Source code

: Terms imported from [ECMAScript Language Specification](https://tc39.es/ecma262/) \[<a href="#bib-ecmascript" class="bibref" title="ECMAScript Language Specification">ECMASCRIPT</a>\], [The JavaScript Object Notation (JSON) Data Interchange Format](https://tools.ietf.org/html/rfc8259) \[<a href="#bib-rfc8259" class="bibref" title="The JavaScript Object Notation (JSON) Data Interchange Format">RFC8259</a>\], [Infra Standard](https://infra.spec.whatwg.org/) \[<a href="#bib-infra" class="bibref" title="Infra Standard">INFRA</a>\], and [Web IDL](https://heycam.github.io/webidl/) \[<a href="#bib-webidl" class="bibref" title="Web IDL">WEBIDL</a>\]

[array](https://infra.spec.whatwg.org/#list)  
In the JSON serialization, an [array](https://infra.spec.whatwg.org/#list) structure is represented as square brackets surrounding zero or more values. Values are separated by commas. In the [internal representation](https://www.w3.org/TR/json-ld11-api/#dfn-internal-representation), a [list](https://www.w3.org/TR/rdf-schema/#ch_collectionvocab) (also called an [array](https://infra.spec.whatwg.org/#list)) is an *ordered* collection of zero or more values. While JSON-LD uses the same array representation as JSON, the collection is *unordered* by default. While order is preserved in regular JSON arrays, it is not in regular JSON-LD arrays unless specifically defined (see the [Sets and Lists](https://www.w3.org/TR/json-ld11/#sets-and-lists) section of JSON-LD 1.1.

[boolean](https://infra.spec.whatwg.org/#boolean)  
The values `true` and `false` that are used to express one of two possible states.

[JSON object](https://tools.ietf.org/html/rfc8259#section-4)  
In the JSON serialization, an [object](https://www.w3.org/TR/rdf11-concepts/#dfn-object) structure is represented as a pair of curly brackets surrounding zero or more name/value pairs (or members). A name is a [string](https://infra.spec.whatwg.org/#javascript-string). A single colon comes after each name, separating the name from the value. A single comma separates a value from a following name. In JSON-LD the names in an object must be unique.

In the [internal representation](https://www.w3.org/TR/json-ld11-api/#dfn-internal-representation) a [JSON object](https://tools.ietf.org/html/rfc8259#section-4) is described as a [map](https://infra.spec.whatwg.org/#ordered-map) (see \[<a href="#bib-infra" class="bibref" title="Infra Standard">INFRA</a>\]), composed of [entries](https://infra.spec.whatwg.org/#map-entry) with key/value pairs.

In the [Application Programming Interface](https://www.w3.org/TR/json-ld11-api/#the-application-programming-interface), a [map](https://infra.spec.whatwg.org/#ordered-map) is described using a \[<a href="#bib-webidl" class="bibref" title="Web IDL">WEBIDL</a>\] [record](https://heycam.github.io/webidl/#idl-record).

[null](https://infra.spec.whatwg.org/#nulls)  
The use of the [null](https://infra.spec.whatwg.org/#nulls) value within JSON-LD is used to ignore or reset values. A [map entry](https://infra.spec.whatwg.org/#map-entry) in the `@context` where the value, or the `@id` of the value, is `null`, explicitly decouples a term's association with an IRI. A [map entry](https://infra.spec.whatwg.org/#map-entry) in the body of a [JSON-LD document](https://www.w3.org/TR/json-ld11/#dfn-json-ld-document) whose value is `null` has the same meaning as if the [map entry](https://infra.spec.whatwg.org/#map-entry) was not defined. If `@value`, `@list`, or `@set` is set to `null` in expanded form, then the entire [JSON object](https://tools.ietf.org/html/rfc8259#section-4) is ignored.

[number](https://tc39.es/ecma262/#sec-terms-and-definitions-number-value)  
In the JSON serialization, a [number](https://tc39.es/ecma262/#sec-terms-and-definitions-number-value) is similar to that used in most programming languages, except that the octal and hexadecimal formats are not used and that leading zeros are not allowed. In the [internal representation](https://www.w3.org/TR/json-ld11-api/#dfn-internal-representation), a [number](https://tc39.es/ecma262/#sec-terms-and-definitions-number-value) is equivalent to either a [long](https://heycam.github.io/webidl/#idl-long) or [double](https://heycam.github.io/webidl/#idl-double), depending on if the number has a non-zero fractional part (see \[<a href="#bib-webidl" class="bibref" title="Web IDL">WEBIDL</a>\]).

# [Task description]
Filter the records above for the string "that" and copy each matching line.

# [Your response]
The values `true` and `false` that are used to express one of two possible states.
In the JSON serialization, a [number](https://tc39.es/ecma262/#sec-terms-and-definitions-number-value) is similar to that used in most programming languages, except that the octal and hexadecimal formats are not used and that leading zeros are not allowed. In the [internal representation](https://www.w3.org/TR/json-ld11-api/#dfn-internal-representation), a [number](https://tc39.es/ecma262/#sec-terms-and-definitions-number-value) is equivalent to either a [long](https://heycam.github.io/webidl/#idl-long) or [double](https://heycam.github.io/webidl/#idl-double), depending on if the number has a non-zero fractional part (see \[<a href="#bib-webidl" class="bibref" title="Web IDL">WEBIDL</a>\]).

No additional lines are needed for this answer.